Players have found creative ways to inject individual flair within these rigid boundaries. Japan’s Naomi Osaka, renowned for flamboyant outfits, arrived on Monday in a kimono-inspired white dress featuring embroidered cranes and cherry blossoms by Japanese designer Hana Yagi. She paired it with a traditional kanzashi hair ornament before removing both to reveal a white Nike dress underneath.

Osaka revealed the outfit was inspired by Quentin Tarantino’s “Kill Bill.” “I think about my cultures, my heritage, which is Japanese and Haitian. Then if I dive deeper into Japanese culture, I think about the most iconic silhouette, which for me is a kimono,” she said.

Serbia’s Novak Djokovic wore a white Lacoste jacket with green trimming, inspired, according to the brand, by attire worn by “great champions” including René Lacoste in the 1920s.

A window into British high society’s past

Attending Wimbledon is “fascinating” because it offers “an insight into what the past of British society looked like,” according to Daniel-Yaw Miller, a sports and fashion journalist. The grass-court tournament “always was seen as a social scene” like the Ascot races, explained Elizabeth Wilson, who’s penned a book on tennis history. “Therefore people wanted to dress up, to look smart.”

In the 1950s, women wore formal hats; in the 1960s, gloves remained standard. “It has got very much more relaxed,” Wilson noted, though “relaxed” is relative.
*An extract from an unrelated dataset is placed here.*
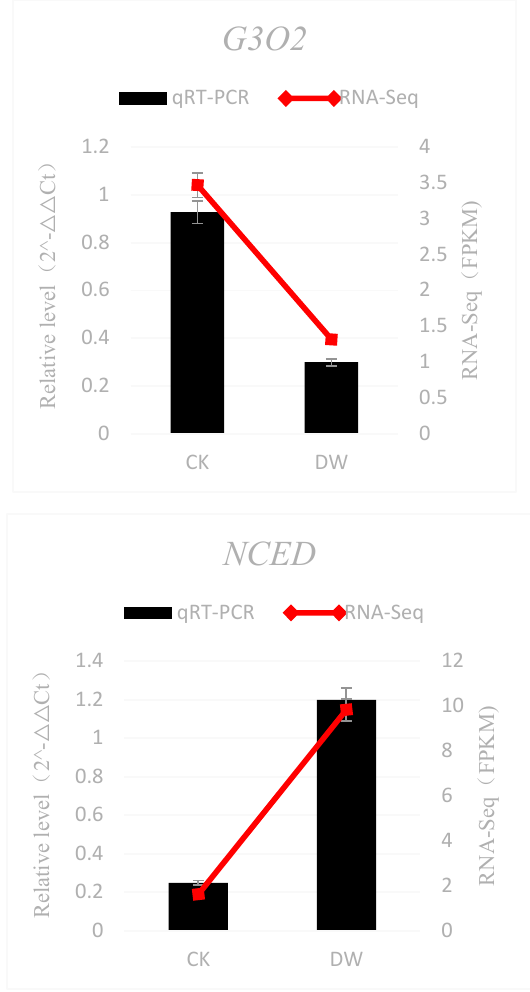
Figure 13. Validation of RNA-Seq results using qRT-PCR. CK is the control group and DW is the cold-treated group: (CK: 25 °C; DW: 1 °C).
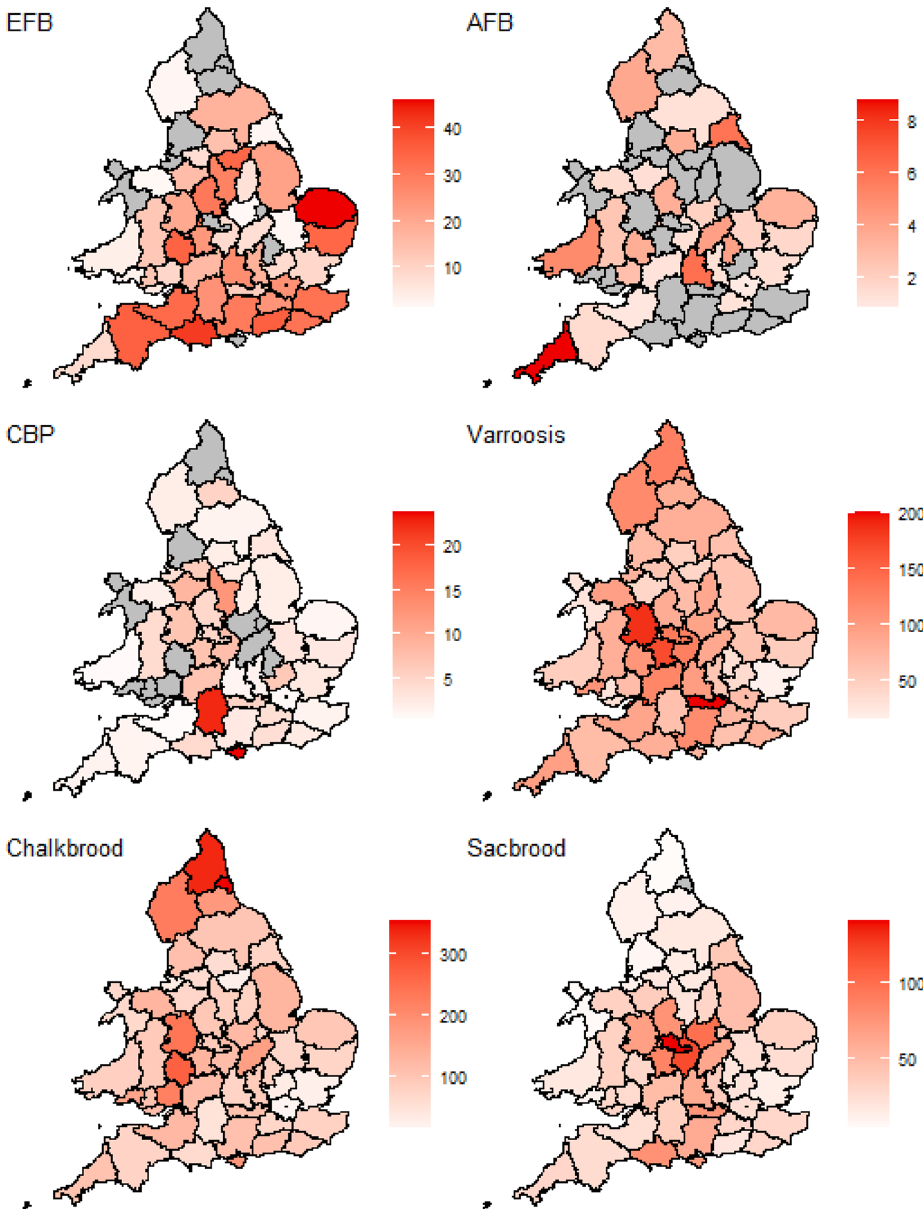
Figure 2. Total number of cases of different honey bee diseases in England and Wales between 2006 and 2016. Each county was normalized to cases per 1000 colonies visited to avoid inspection bias. To maintain confidentiality, data are greyed out when fewer than five apiaries were visited in a single county/year. The county boundaries for England and Wales were sourced from the Database of Global Administrative Areas (http:// GADM.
Whilst spectators can technically dress however they like, Wimbledon retains a “very distinct aesthetic” and “revered traditions,” Miller said. “I think the athletes and the fans really buy into the fact that it is unique.”

Miller, a Brit living in New York, enjoys contrasting Wimbledon with the US Open: “You go from the most English thing imaginable to the most American thing imaginable in every sense of the word.” The US Open feels like “one big party” with entertainment where it’s sometimes “hard to focus” on the tennis. He wore shorts and a T-shirt there. For Wimbledon? Polo shirt and smart trousers.

Fashion trends will continue their relentless churn. Wimbledon won’t budge. And that stubborn refusal to modernise remains its greatest charm.